## Task description
Take the line that contains "BILL: | SB 1802 |" and each line after it in the material below, and transcribe them exactly, stopping at the end.

## Input data
== Segment start ==
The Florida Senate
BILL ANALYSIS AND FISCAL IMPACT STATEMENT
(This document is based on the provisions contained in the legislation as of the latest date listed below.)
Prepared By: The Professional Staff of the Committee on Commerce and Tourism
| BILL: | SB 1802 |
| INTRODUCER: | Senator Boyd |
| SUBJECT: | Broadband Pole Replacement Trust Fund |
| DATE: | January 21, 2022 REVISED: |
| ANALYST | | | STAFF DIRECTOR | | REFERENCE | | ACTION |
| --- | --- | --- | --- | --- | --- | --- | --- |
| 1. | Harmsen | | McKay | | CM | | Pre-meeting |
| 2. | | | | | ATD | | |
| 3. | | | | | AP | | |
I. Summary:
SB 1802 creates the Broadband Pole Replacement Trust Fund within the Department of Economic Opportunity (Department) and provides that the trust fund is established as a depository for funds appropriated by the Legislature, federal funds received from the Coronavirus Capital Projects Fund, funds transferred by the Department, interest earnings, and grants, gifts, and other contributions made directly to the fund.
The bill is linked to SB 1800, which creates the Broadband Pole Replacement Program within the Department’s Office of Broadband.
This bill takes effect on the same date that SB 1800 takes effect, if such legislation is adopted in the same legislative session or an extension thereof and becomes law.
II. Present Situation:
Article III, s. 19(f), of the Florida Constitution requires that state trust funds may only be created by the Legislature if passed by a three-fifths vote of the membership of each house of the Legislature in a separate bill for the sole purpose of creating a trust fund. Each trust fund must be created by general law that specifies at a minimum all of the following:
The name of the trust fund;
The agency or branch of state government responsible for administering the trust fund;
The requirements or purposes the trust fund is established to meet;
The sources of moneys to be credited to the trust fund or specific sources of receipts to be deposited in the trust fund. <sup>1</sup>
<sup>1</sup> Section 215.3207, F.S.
== Segment end ==
## Solution
| BILL: | SB 1802 |
| INTRODUCER: | Senator Boyd |
| SUBJECT: | Broadband Pole Replacement Trust Fund |
| DATE: | January 21, 2022 REVISED: |
| ANALYST | | | STAFF DIRECTOR | | REFERENCE | | ACTION |
| --- | --- | --- | --- | --- | --- | --- | --- |
| 1. | Harmsen | | McKay | | CM | | Pre-meeting |
| 2. | | | | | ATD | | |
| 3. | | | | | AP | | |
I. Summary:
SB 1802 creates the Broadband Pole Replacement Trust Fund within the Department of Economic Opportunity (Department) and provides that the trust fund is established as a depository for funds appropriated by the Legislature, federal funds received from the Coronavirus Capital Projects Fund, funds transferred by the Department, interest earnings, and grants, gifts, and other contributions made directly to the fund.
The bill is linked to SB 1800, which creates the Broadband Pole Replacement Program within the Department’s Office of Broadband.
This bill takes effect on the same date that SB 1800 takes effect, if such legislation is adopted in the same legislative session or an extension thereof and becomes law.
II. Present Situation:
Article III, s. 19(f), of the Florida Constitution requires that state trust funds may only be created by the Legislature if passed by a three-fifths vote of the membership of each house of the Legislature in a separate bill for the sole purpose of creating a trust fund. Each trust fund must be created by general law that specifies at a minimum all of the following:
The name of the trust fund;
The agency or branch of state government responsible for administering the trust fund;
The requirements or purposes the trust fund is established to meet;
The sources of moneys to be credited to the trust fund or specific sources of receipts to be deposited in the trust fund. <sup>1</sup>
<sup>1</sup> Section 215.3207, F.S.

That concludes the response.